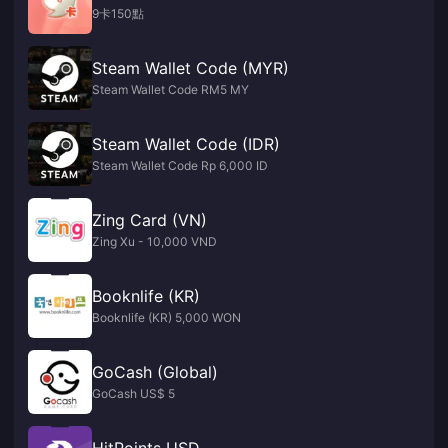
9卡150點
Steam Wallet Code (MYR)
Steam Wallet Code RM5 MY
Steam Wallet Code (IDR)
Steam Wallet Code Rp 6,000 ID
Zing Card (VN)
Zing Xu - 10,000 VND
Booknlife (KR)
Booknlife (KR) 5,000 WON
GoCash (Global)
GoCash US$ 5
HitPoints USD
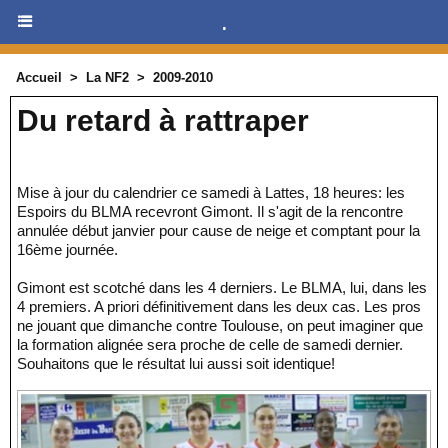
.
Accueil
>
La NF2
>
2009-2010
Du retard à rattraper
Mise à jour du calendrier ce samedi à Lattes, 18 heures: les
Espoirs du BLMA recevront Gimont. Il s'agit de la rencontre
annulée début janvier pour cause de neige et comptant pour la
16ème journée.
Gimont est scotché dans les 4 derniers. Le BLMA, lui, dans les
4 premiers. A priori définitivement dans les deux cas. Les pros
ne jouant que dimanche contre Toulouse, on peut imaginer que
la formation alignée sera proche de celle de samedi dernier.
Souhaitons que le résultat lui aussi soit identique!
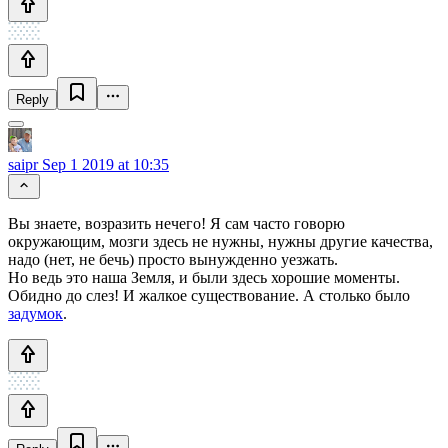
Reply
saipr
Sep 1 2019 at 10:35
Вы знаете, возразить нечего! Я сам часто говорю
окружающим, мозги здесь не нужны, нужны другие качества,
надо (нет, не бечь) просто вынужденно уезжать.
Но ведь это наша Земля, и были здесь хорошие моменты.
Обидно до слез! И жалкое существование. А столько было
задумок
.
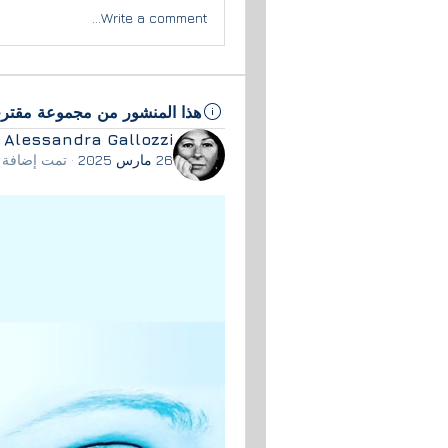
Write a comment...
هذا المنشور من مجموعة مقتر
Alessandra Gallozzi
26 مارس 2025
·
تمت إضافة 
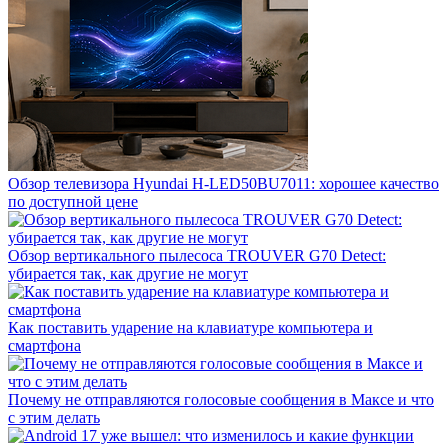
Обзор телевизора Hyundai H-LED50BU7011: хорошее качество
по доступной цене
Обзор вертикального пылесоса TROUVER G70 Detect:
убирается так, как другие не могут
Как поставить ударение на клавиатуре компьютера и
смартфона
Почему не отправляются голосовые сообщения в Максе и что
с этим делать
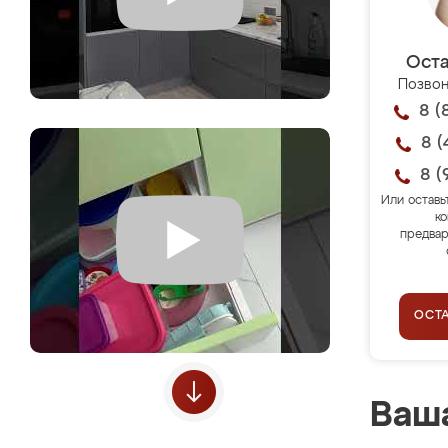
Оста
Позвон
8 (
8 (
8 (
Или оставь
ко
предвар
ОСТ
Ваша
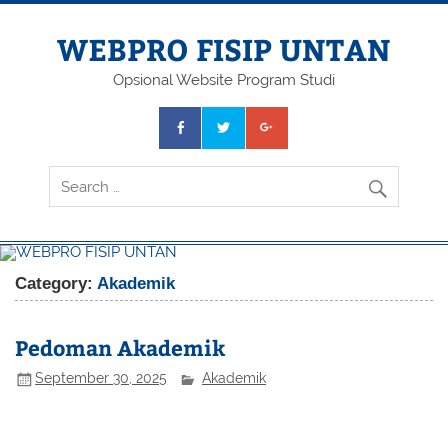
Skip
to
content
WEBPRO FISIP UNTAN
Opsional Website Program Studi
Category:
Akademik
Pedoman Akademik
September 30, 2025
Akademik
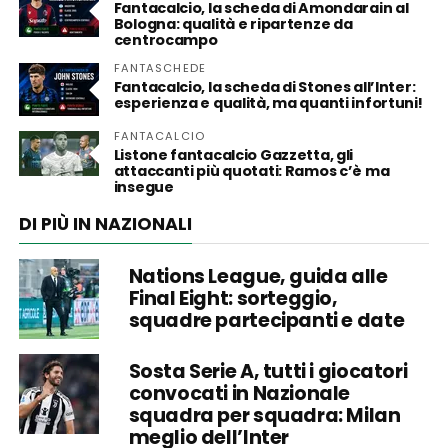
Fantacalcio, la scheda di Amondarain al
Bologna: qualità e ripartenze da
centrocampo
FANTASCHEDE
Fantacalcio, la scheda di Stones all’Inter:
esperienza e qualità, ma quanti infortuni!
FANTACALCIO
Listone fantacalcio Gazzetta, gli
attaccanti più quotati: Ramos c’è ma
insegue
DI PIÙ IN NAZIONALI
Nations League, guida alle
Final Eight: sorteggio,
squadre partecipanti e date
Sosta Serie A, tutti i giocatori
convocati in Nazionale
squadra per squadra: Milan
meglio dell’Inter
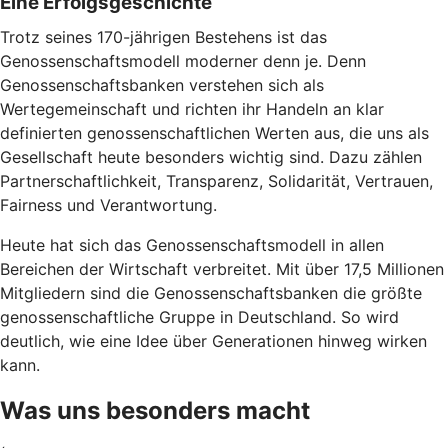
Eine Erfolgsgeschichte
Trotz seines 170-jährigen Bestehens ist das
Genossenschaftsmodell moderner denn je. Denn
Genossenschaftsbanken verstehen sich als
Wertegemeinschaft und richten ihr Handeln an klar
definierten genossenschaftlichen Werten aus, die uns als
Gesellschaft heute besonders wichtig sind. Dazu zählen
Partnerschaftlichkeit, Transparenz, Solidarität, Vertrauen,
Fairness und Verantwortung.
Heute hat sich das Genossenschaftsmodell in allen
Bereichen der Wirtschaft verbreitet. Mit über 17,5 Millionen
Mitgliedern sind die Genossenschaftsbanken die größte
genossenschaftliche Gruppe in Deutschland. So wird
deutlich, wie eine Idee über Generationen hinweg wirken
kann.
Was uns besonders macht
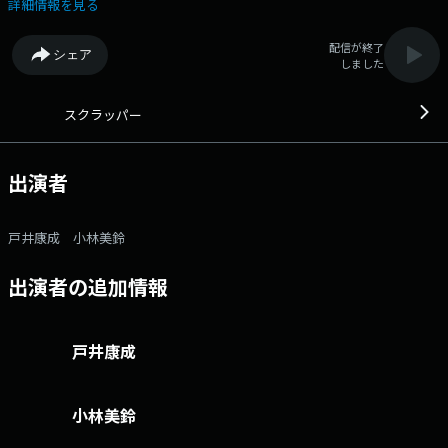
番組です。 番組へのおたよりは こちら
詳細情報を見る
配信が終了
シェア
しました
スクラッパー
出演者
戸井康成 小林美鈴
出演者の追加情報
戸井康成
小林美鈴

————————

Task brief: Without including any picture, print every record exactly as written above.

Solution for this exercise:
9卡150點
Steam Wallet Code (MYR)
Steam Wallet Code RM5 MY
Steam Wallet Code (IDR)
Steam Wallet Code Rp 6,000 ID
Zing Card (VN)
Zing Xu - 10,000 VND
Booknlife (KR)
Booknlife (KR) 5,000 WON
GoCash (Global)
GoCash US$ 5
HitPoints USD
.
Accueil
>
La NF2
>
2009-2010
Du retard à rattraper
Mise à jour du calendrier ce samedi à Lattes, 18 heures: les
Espoirs du BLMA recevront Gimont. Il s'agit de la rencontre
annulée début janvier pour cause de neige et comptant pour la
16ème journée.
Gimont est scotché dans les 4 derniers. Le BLMA, lui, dans les
4 premiers. A priori définitivement dans les deux cas. Les pros
ne jouant que dimanche contre Toulouse, on peut imaginer que
la formation alignée sera proche de celle de samedi dernier.
Souhaitons que le résultat lui aussi soit identique!
Reply
saipr
Sep 1 2019 at 10:35
Вы знаете, возразить нечего! Я сам часто говорю
окружающим, мозги здесь не нужны, нужны другие качества,
надо (нет, не бечь) просто вынужденно уезжать.
Но ведь это наша Земля, и были здесь хорошие моменты.
Обидно до слез! И жалкое существование. А столько было
задумок
.
Write a comment...
هذا المنشور من مجموعة مقتر
Alessandra Gallozzi
26 مارس 2025
·
تمت إضافة 
Обзор телевизора Hyundai H-LED50BU7011: хорошее качество
по доступной цене
Обзор вертикального пылесоса TROUVER G70 Detect:
убирается так, как другие не могут
Как поставить ударение на клавиатуре компьютера и
смартфона
Почему не отправляются голосовые сообщения в Максе и что
с этим делать
Оста
Позвон
8 (
8 (
8 (
Или оставь
ко
предвар
ОСТ
Ваша
Skip
to
content
WEBPRO FISIP UNTAN
Opsional Website Program Studi
Category:
Akademik
Pedoman Akademik
September 30, 2025
Akademik
Fantacalcio, la scheda di Amondarain al
Bologna: qualità e ripartenze da
centrocampo
FANTASCHEDE
Fantacalcio, la scheda di Stones all’Inter:
esperienza e qualità, ma quanti infortuni!
FANTACALCIO
Listone fantacalcio Gazzetta, gli
attaccanti più quotati: Ramos c’è ma
insegue
DI PIÙ IN NAZIONALI
Nations League, guida alle
Final Eight: sorteggio,
squadre partecipanti e date
Sosta Serie A, tutti i giocatori
convocati in Nazionale
squadra per squadra: Milan
meglio dell’Inter
Eine Erfolgsgeschichte
Trotz seines 170-jährigen Bestehens ist das
Genossenschaftsmodell moderner denn je. Denn
Genossenschaftsbanken verstehen sich als
Wertegemeinschaft und richten ihr Handeln an klar
definierten genossenschaftlichen Werten aus, die uns als
Gesellschaft heute besonders wichtig sind. Dazu zählen
Partnerschaftlichkeit, Transparenz, Solidarität, Vertrauen,
Fairness und Verantwortung.
Heute hat sich das Genossenschaftsmodell in allen
Bereichen der Wirtschaft verbreitet. Mit über 17,5 Millionen
Mitgliedern sind die Genossenschaftsbanken die größte
genossenschaftliche Gruppe in Deutschland. So wird
deutlich, wie eine Idee über Generationen hinweg wirken
kann.
Was uns besonders macht
番組です。 番組へのおたよりは こちら
詳細情報を見る
配信が終了
シェア
しました
スクラッパー
出演者
戸井康成 小林美鈴
出演者の追加情報
戸井康成
小林美鈴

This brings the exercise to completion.